Introduction: Dermatophytosis is a common fungal skin infection in horses, particularly affecting young and immunocompromised animals. Traditional treatments often involve antifungal medications with potential side effects. Here, we present a case report that evaluated the efficacy of cold atmospheric plasma-aerosol (CAP-A) as a standalone treatment for equine dermatophytosis.

Methods: A 2-year-old Westphalian warmblood stallion presented with confirmed dermatophyte lesions restricted to the left side of the mouth which were treated with CAP-A. Treatment was administered 2 times daily for 12 consecutive days; each session consisted of two 3-min fogging cycles. Microbiological samples were collected before and after the treatment period. Daily photographic documentation was maintained.

Results: Initial microbiological examination identified Trichophyton ssp. (Trichophyton mentagrophytes, Trichophyton benhamiae, Trichphyton erinacei, Trichophyton tonsurans, Trichophyton equinum, Trichophyton verrucosum, or Trichophyton rubrum) as the definitive aetiology. Post-treatment samples were negative for all of the tested dermatophytes including Trichophyton spp., Microsporum canis, and Nannizzia ssp. Clinical progression was documented through photographic evidence. The horse showed no signs of discomfort during or after the treatment sessions.

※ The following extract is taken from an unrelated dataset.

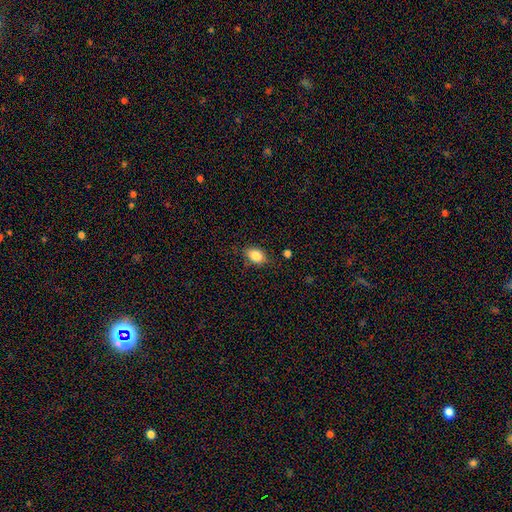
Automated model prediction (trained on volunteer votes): This appears to be a smooth galaxy with no disk features (85%) that is in between round and cigar-shaped (81%). Merging: none (78%).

Discussion: CAP-A therapy demonstrated promising results as a non-pharmacological treatment option for equine dermatophytosis, achieving both clinical and microbiological resolution without adverse effects. This single case report will need to be followed up by a prospective study in a larger sample to draw definite conclusions about the efficacy of the treatment.

1 Introduction

Dermatophytosis, predominantly due to Trichophyton spp. (Trichophyton mentagrophytes, Trichophyton benhamiae, Trichphyton erinacei, Trichophyton tonsurans, Trichophyton equinum, Trichophyton verrucosum, or Trichophyton rubrum), particularly affects young horses and represents a significant and persistent clinical challenge in equine practice. The spores of all significant dermatophytes are strongly resistant to environmental challenges; and immunity to infections in affected patients is variable. Current treatment protocols typically involve topical medicated washes and/or systemic antifungal medications, which may cause unwanted side effects and patient discomfort and, in any case, require prolonged and/or repeated treatment courses (1–4).

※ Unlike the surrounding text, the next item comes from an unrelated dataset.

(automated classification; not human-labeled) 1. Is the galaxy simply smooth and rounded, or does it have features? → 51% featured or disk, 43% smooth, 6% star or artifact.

Cold atmospheric plasma-aerosol (CAP-A) technology offers a novel therapeutic approach through indirect application of cold atmospheric plasma products (Reactive Oxygen Species—ROS) that selectively target microorganisms and damage tissue while sparing healthy cells (5, 6). Here, we report the case of a 2-year-old Westphalian warmblood stallion presented with characteristic dermatophyte lesions apparently restricted to the left side of the face. No previous treatment had been administered. Initial examination revealed typical, nonpainful, non-pruritic, roughly circular, alopecic, scaling ‘ringworm’ lesions (Figures 1–3). Skin scrapings and swabs were collected for mycological culture. Laboratory analysis (Antech Lab, Germany) confirmed the presence of Trichophyton ssp. (Trichophyton mentagrophytes, Trichophyton benhamiae, Trichphyton erinacei, Trichophyton tonsurans, Trichophyton equinum, Trichophyton verrucosum, or Trichophyton rubrum).

Figure 1

Figure 1. PreTreatment_Lateral.

Figure 2

Figure 2. PreTreatment_Frontal.

Figure 3

Figure 3. PreTreatment_Oblique.

2 Methods

The horse received CAP-A therapy using a specialized delivery device (PLASMO®VET, WK-Medtec GmbH, Bückeburg, Germany) that generates plasma-activated aerosol through patented cold atmospheric plasma technology.

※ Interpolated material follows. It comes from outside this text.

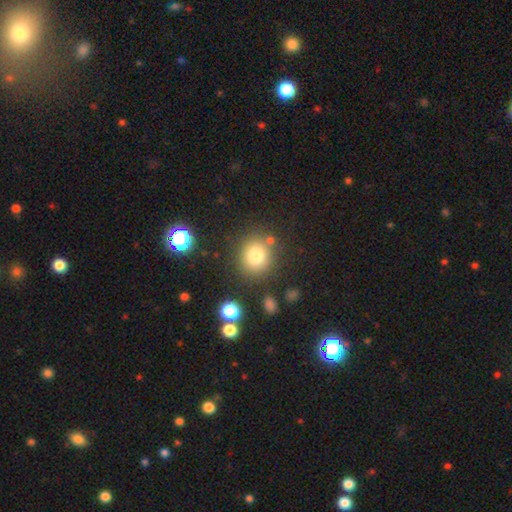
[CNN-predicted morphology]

The PLASMO®VET system operates as a non-thermal plasma generator requiring standard electrical supply with stabilized operating water. The system generates cold atmospheric plasma (CAP) through dielectric barrier discharge technology operating at atmospheric pressure. Thereafter, the cold plasma reaction products condition and enrich nebulized water (aerosol) obtaining cold atmospheric plasma-aerosol (CAP-A).

Technical specifications include:

• Operating voltage: 1450–1750 V at high frequency (38 k Hz).

• Gas composition: Ambient air with controlled humidity.

• Plasma temperature: <40°C (non-thermal).

• Active species generated in situ: reactive oxygen species, e.g., Hydroxyl radicals (OH), superoxide anions (O₂), hydrogen peroxide (H₂O₂), ozone (O₃), and singlet oxygen (O=O).

• Aerosol particle size: 0.1–5 μm for optimal tissue penetration.

The device offers several clinical advantages including pain-free, noise-free operation enabling stress-free application in equine patients, large area coverage for efficient treatment of extensive lesions, and immediate availability without preparation time. The technology demonstrates excellent safety profile with no thermal tissue damage risk, no systemic absorption concerns, and no special protective equipment requirements for operators.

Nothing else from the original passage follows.